What You Don’t Know About Your Data Can Jeopardize Analysis
Data analyses and predictions are reliable only to the extent that the data being analyzed is understood and of acceptable quality. Building knowledge around the data and surfacing quality issues furnishes Data Scientists with the understanding necessary to construct powerful analytical models. Automated data discovery and profiling provides Data Scientists with timely visibility into enterprise data assets and their characteristics that can be leveraged to perform relevant transformations in the data pipeline, and to customize business rules to build reliable analytical models.
Data discovery and profiling products, such as Attivio Data Source Discovery, automate the process of identifying data sources and profiling the data. Data source discovery provides visibility into structured, semi-structured and unstructured data sources across an enterprise as well as those external to the enterprise. Once data sources have been gathered, each can be profiled to glean a semantic understanding of the data. This understanding encompasses data size, structure, context, quality (such as missing values or incomplete data), types of columns, statistics on columns, and relationships among the data.

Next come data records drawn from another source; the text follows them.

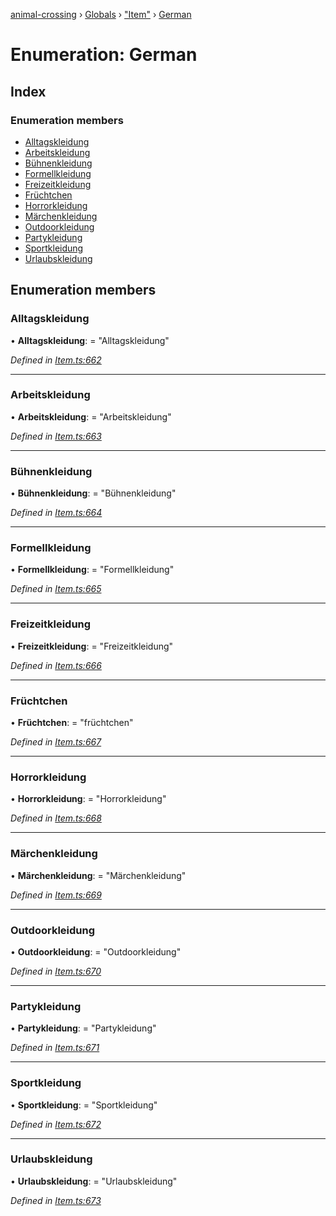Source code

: [animal-crossing](../README.md) › [Globals](../globals.md) › ["Item"](../modules/_item_.md) › [German](_item_.german.md)

# Enumeration: German

## Index

### Enumeration members

* [Alltagskleidung](_item_.german.md#alltagskleidung)
* [Arbeitskleidung](_item_.german.md#arbeitskleidung)
* [Bühnenkleidung](_item_.german.md#bühnenkleidung)
* [Formellkleidung](_item_.german.md#formellkleidung)
* [Freizeitkleidung](_item_.german.md#freizeitkleidung)
* [Früchtchen](_item_.german.md#früchtchen)
* [Horrorkleidung](_item_.german.md#horrorkleidung)
* [Märchenkleidung](_item_.german.md#märchenkleidung)
* [Outdoorkleidung](_item_.german.md#outdoorkleidung)
* [Partykleidung](_item_.german.md#partykleidung)
* [Sportkleidung](_item_.german.md#sportkleidung)
* [Urlaubskleidung](_item_.german.md#urlaubskleidung)

## Enumeration members

###  Alltagskleidung

• **Alltagskleidung**: = "Alltagskleidung"

*Defined in [Item.ts:662](https://github.com/Norviah/animal-crossing/blob/fbef868/module/types/Item.ts#L662)*

___

###  Arbeitskleidung

• **Arbeitskleidung**: = "Arbeitskleidung"

*Defined in [Item.ts:663](https://github.com/Norviah/animal-crossing/blob/fbef868/module/types/Item.ts#L663)*

___

###  Bühnenkleidung

• **Bühnenkleidung**: = "Bühnenkleidung"

*Defined in [Item.ts:664](https://github.com/Norviah/animal-crossing/blob/fbef868/module/types/Item.ts#L664)*

___

###  Formellkleidung

• **Formellkleidung**: = "Formellkleidung"

*Defined in [Item.ts:665](https://github.com/Norviah/animal-crossing/blob/fbef868/module/types/Item.ts#L665)*

___

###  Freizeitkleidung

• **Freizeitkleidung**: = "Freizeitkleidung"

*Defined in [Item.ts:666](https://github.com/Norviah/animal-crossing/blob/fbef868/module/types/Item.ts#L666)*

___

###  Früchtchen

• **Früchtchen**: = "früchtchen"

*Defined in [Item.ts:667](https://github.com/Norviah/animal-crossing/blob/fbef868/module/types/Item.ts#L667)*

___

###  Horrorkleidung

• **Horrorkleidung**: = "Horrorkleidung"

*Defined in [Item.ts:668](https://github.com/Norviah/animal-crossing/blob/fbef868/module/types/Item.ts#L668)*

___

###  Märchenkleidung

• **Märchenkleidung**: = "Märchenkleidung"

*Defined in [Item.ts:669](https://github.com/Norviah/animal-crossing/blob/fbef868/module/types/Item.ts#L669)*

___

###  Outdoorkleidung

• **Outdoorkleidung**: = "Outdoorkleidung"

*Defined in [Item.ts:670](https://github.com/Norviah/animal-crossing/blob/fbef868/module/types/Item.ts#L670)*

___

###  Partykleidung

• **Partykleidung**: = "Partykleidung"

*Defined in [Item.ts:671](https://github.com/Norviah/animal-crossing/blob/fbef868/module/types/Item.ts#L671)*

___

###  Sportkleidung

• **Sportkleidung**: = "Sportkleidung"

*Defined in [Item.ts:672](https://github.com/Norviah/animal-crossing/blob/fbef868/module/types/Item.ts#L672)*

___

###  Urlaubskleidung

• **Urlaubskleidung**: = "Urlaubskleidung"

*Defined in [Item.ts:673](https://github.com/Norviah/animal-crossing/blob/fbef868/module/types/Item.ts#L673)*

Profiling enables tagging and annotation, and classification of content into specific categories. The knowledge collected about the data is available to Data Scientists in the form of “metadata.”
A representative use case for illustrating the benefits of automated data discovery and profiling is that of missing, or incomplete data. Missing data is pervasive, occurring over a broad range of domains including biomedical and behavioral sciences, sociology, economics, and political science. Similarly, missing data can stem from a variety of situations including:
* Non-responsiveness by census participants to survey questions of a sensitive nature such as ethnicity, nationality, or income.

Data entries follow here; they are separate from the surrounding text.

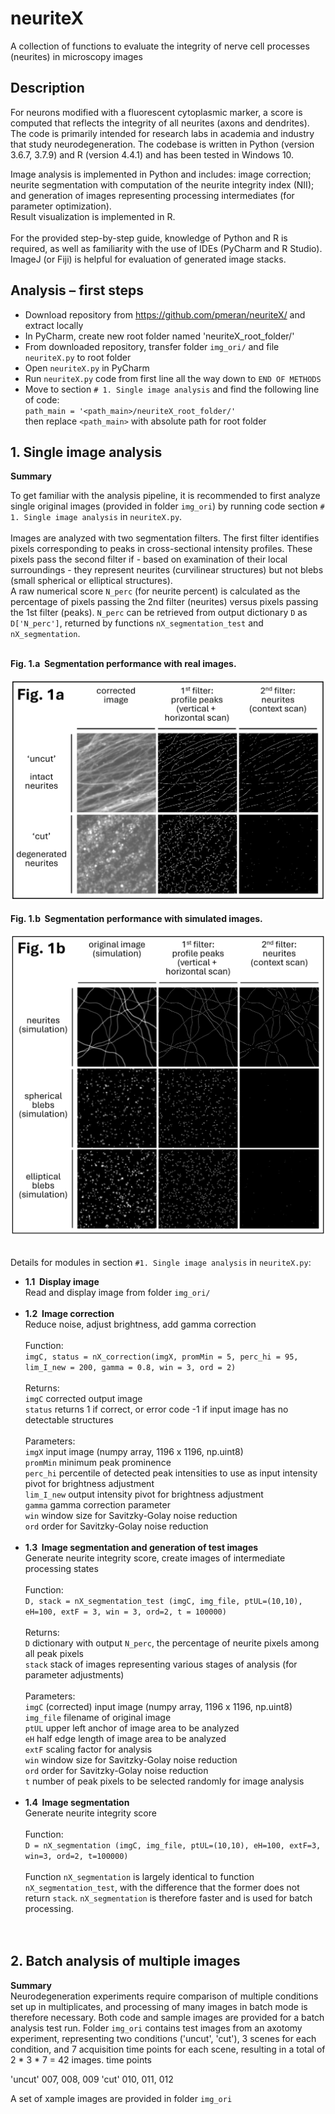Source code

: # neuriteX
A collection of functions to evaluate the integrity of nerve cell processes (neurites) in microscopy images

## Description
For neurons modified with a fluorescent cytoplasmic marker, a score is computed that reflects the integrity of all neurites (axons and dendrites). The code is primarily intended for research labs in academia and industry that study neurodegeneration. The codebase is written in Python (version 3.6.7, 3.7.9) and R (version 4.4.1) and has been tested in Windows 10.

Image analysis is implemented in Python and includes: image correction; neurite segmentation with computation of the neurite integrity index (NII); and generation of images representing processing intermediates (for parameter optimization).<br />
Result visualization is implemented in R.<br />
<br />
For the provided step-by-step guide, knowledge of Python and R is required, as well as familiarity with the use of IDEs (PyCharm and R Studio).  ImageJ (or Fiji) is helpful for evaluation of generated image stacks.<br />


## Analysis – first steps

-	Download repository from https://github.com/pmeran/neuriteX/ and extract locally
-	In PyCharm, create new root folder named 'neuriteX_root_folder/'
-	From downloaded repository, transfer folder `img_ori/` and file `neuriteX.py` to root folder
-	Open `neuriteX.py` in PyCharm
-	Run `neuriteX.py` code from first line all the way down to `END OF METHODS`
-	Move to section `# 1. Single image analysis` and find the following line of code:<br />
  `path_main = '<path_main>/neuriteX_root_folder/'`<br />
  then replace `<path_main>` with absolute path for root folder<br />

## 1. Single image analysis

**Summary**<br />

To get familiar with the analysis pipeline, it is recommended to first analyze single original images (provided in folder `img_ori`) by running code section `# 1. Single image analysis` in `neuriteX.py`.<br /><br />
Images are analyzed with two segmentation filters. The first filter identifies pixels corresponding to peaks in cross-sectional intensity profiles. These pixels pass the second filter if - based on examination of their local surroundings - they represent neurites (curvilinear structures) but not blebs (small spherical or elliptical structures).<br />
A raw numerical score `N_perc` (for neurite percent) is calculated as the percentage of pixels passing the 2nd filter (neurites) versus pixels passing the 1st filter (peaks). `N_perc` can be retrieved from output dictionary `D` as `D['N_perc']`, returned by functions `nX_segmentation_test` and `nX_segmentation`.<br /><br />

**Fig. 1.a&nbsp;&nbsp;Segmentation performance with real images.**<br /><br />
<img src="neuriteX_Fig.1a.PNG" width="600"/>
<br /><br />
**Fig. 1.b&nbsp;&nbsp;Segmentation performance with simulated images.**<br /><br />
<img src="neuriteX_Fig.1b.PNG" width="600"/>
<br /><br />

Details for modules in section `#1. Single image analysis` in `neuriteX.py`:<br />
- **1.1&nbsp;&nbsp;Display image**<br />
Read and display image from folder `img_ori/`<br /><br />
- **1.2&nbsp;&nbsp;Image correction**<br />
Reduce noise, adjust brightness, add gamma correction<br /><br />
Function:<br />
`imgC, status = nX_correction(imgX, promMin = 5, perc_hi = 95, lim_I_new = 200, gamma = 0.8, win = 3, ord = 2)`<br /><br />
Returns:<br />
`imgC`	corrected output image<br />
`status`	returns 1 if correct, or error code -1 if input image has no detectable structures<br /><br />
Parameters:<br />
`imgX`	input image (numpy array, 1196 x 1196, np.uint8)<br />
`promMin`	minimum peak prominence<br />
`perc_hi`	percentile of detected peak intensities to use as input intensity pivot for brightness adjustment<br />
`lim_I_new`	output intensity pivot for brightness adjustment<br />
`gamma`	gamma correction parameter <br />
`win`	window size for Savitzky-Golay noise reduction<br />
`ord`	order for Savitzky-Golay noise reduction<br /><br />
- **1.3&nbsp;&nbsp;Image segmentation and generation of test images**<br />
Generate neurite integrity score, create images of intermediate processing states<br /><br />
Function:<br />
`D, stack = nX_segmentation_test (imgC, img_file, ptUL=(10,10), eH=100, extF = 3, win = 3, ord=2, t = 100000)`<br /><br />
Returns:<br />
`D`	dictionary with output `N_perc`, the percentage of neurite pixels among all peak pixels<br />
`stack`	stack of images representing various stages of analysis (for parameter adjustments)<br /><br />
Parameters:<br />
`imgC`	(corrected) input image (numpy array, 1196 x 1196, np.uint8)<br />
`img_file`	filename of original image<br />
`ptUL`	upper left anchor of image area to be analyzed<br />
`eH`	half edge length of image area to be analyzed<br />
`extF`	scaling factor for analysis<br />
`win`	window size for Savitzky-Golay noise reduction<br />
`ord`	order for Savitzky-Golay noise reduction<br />
`t`	number of peak pixels to be selected randomly for image analysis<br /><br />
- **1.4&nbsp;&nbsp;Image segmentation**<br />
Generate neurite integrity score<br /><br />
Function:<br />
`D = nX_segmentation (imgC, img_file, ptUL=(10,10), eH=100, extF=3, win=3, ord=2, t=100000)`<br /><br />
Function `nX_segmentation` is largely identical to function `nX_segmentation_test`, with the difference that the former does not return `stack`. `nX_segmentation` is therefore faster and is used for batch processing.<br />
<br /><br />

## 2. Batch analysis of multiple images

**Summary**<br />
Neurodegeneration experiments require comparison of multiple conditions set up in multiplicates, and processing of many images in batch mode is therefore necessary.
Both code and sample images are provided for a batch analysis test run.
Folder `img_ori` contains test images from an axotomy experiment, representing two conditions ('uncut', 'cut'), 3 scenes for each condition, and 7 acquisition time points for each scene, resulting in a total of 2 * 3 * 7 = 42 images.
time points 

'uncut'  007, 008, 009
'cut' 010, 011, 012




A set of xample images are provided in folder `img_ori`




          






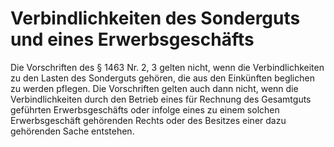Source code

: # Verbindlichkeiten des Sonderguts und eines Erwerbsgeschäfts

Die Vorschriften des § 1463 Nr. 2, 3 gelten nicht, wenn die Verbindlichkeiten zu den Lasten des Sonderguts gehören, die aus den Einkünften beglichen zu werden pflegen. Die Vorschriften gelten auch dann nicht, wenn die Verbindlichkeiten durch den Betrieb eines für Rechnung des Gesamtguts geführten Erwerbsgeschäfts oder infolge eines zu einem solchen Erwerbsgeschäft gehörenden Rechts oder des Besitzes einer dazu gehörenden Sache entstehen.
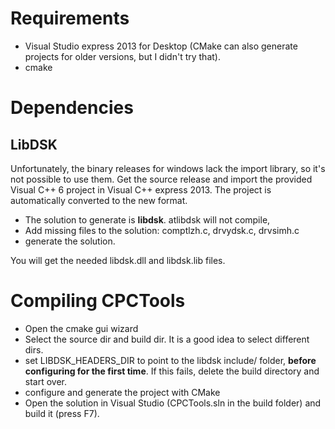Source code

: # Requirements #

  * Visual Studio express 2013 for Desktop (CMake can also generate projects for older versions, but I didn't try that).
  * cmake


# Dependencies #
## LibDSK ##
Unfortunately, the binary releases for windows lack the import library, so it's not possible to use them. Get the source release and import the provided Visual C++ 6 project in Visual C++ express 2013. The project is automatically converted to the new format.

  * The solution to generate is **libdsk**. atlibdsk will not compile,
  * Add missing files to the solution: comptlzh.c, drvydsk.c, drvsimh.c
  * generate the solution.

You will get the needed libdsk.dll and libdsk.lib files.

# Compiling CPCTools #
  * Open the cmake gui wizard
  * Select the source dir and build dir. It is a good idea to select different dirs.
  * set LIBDSK\_HEADERS\_DIR to point to the libdsk include/ folder, **before configuring for the first time**. If this fails, delete the build directory and start over.
  * configure and generate the project with CMake
  * Open the solution in Visual Studio (CPCTools.sln in the build folder) and build it (press F7).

* Poorly designed surveys in which some questions may be ambiguous.
* Errors or exclusions in self-reporting by participants in behavioral and medical science studies.
* Subjects in a clinical trial may discontinue their participation before conclusion of the study, resulting in incomplete data.

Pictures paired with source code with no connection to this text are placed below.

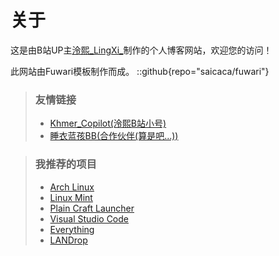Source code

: # 关于
这是由B站UP主[泠熙_LingXi_](https://space.bilibili.com/396529360)制作的个人博客网站，欢迎您的访问！

此网站由Fuwari模板制作而成。
::github{repo="saicaca/fuwari"}

> ### 友情链接
> - [Khmer_Copilot(泠熙B站小号)](https://space.bilibili.com/3494357260831532)
> - [睡衣蓝孩BB(合作伙伴(算是吧...))](https://space.bilibili.com/393698771)

> ### 我推荐的项目
> - [Arch Linux](https://www.archlinux.org/)
> - [Linux Mint](https://www.linuxmint.com/)
> - [Plain Craft Launcher](https://ifdian.net/a/LTcat?tab=home)
> - [Visual Studio Code](https://code.visualstudio.com/)
> - [Everything](https://www.voidtools.com/)
> - [LANDrop](https://landrop.app/)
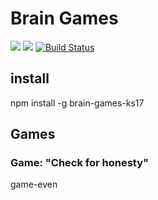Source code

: # Brain Games

<a href="https://codeclimate.com/github/SergK-83/project-lvl1-s204/maintainability"><img src="https://api.codeclimate.com/v1/badges/023aff773aa4885b9280/maintainability" /></a>
<a href="https://codeclimate.com/github/SergK-83/project-lvl1-s204/test_coverage"><img src="https://api.codeclimate.com/v1/badges/023aff773aa4885b9280/test_coverage" /></a>
<a href="https://travis-ci.org/SergK-83/project-lvl1-s204"><img src="https://travis-ci.org/SergK-83/project-lvl1-s204.svg?branch=master" alt="Build Status"></a>

## install
npm install -g brain-games-ks17

## Games

### Game: "Check for honesty"
game-even
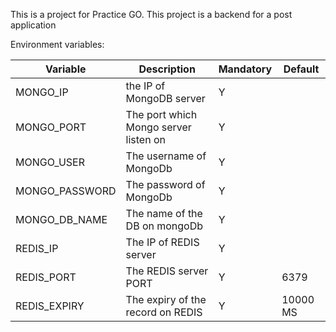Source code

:This is a project for Practice GO. This project is a backend for a post application

Environment variables:<br />

| Variable | Description | Mandatory | Default |
| --- | --- | --- | --- |
| MONGO_IP | the IP of MongoDB server | Y | |
| MONGO_PORT | The port which Mongo server listen on | Y | |
| MONGO_USER | The username of MongoDb | Y | |
| MONGO_PASSWORD | The password of MongoDb | Y | | 
| MONGO_DB_NAME | The name of the DB on mongoDb | Y |
| REDIS_IP | The IP of REDIS server | Y | |
| REDIS_PORT | The REDIS server PORT | Y | 6379 |
| REDIS_EXPIRY | The expiry of the record on REDIS | Y | 10000 MS |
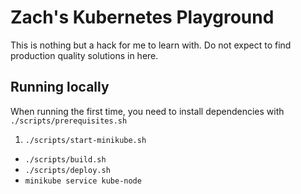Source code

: # Zach's Kubernetes Playground

This is nothing but a hack for me to learn with. Do not expect to find production quality solutions in here.

## Running locally

When running the first time, you need to install dependencies with `./scripts/prerequisites.sh`

1. `./scripts/start-minikube.sh`
- `./scripts/build.sh`
- `./scripts/deploy.sh`
- `minikube service kube-node`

* Mistakes by a researcher in collecting or entering data, resulting in incorrect or missing values.
* Incomplete sensor (telemetry) data owing to disruptions in data ingestion or failure of a sensor.
Data quality in part hinges on the extent and types of missing values occurring in the data. There is no pragmatic nor quantitative justification for perpetuating missing values. Products like Attivio Data Source Discovery enable automated identification, flagging, and tagging of missing values. The corresponding metadata is indispensable to the Data Scientist in properly handling the missing values in accordance with the specific domain being modeled for analysis. A predictive analytics platform such as RapidMiner empowers Data Scientists to cleanse and transform missing data values in advance of creating or modifying, and executing analytical models.
Enterprises clearly benefit in several ways from leveraging a data discovery and profiling product in tandem with a predictive analytics product. Automatically gathering data sources, characterizing the data, and surfacing quality issues releases the Data Scientist to concentrate efforts on his primary responsibility, that of building meaningful analytical models. The result is improved efficiency and productivity, and potentially reduction in costs. Another advantage of using the two products in combination is that metadata generated from data discovery and profiling is accessible to predictive analytics, thus facilitating data handling (cleansing and transforming) and model building by the Data Scientist on the analytics platform. If, in the future, data sources are added or removed, this will be reflected in the metadata and thus enable updates to data models that might otherwise turn “stale.”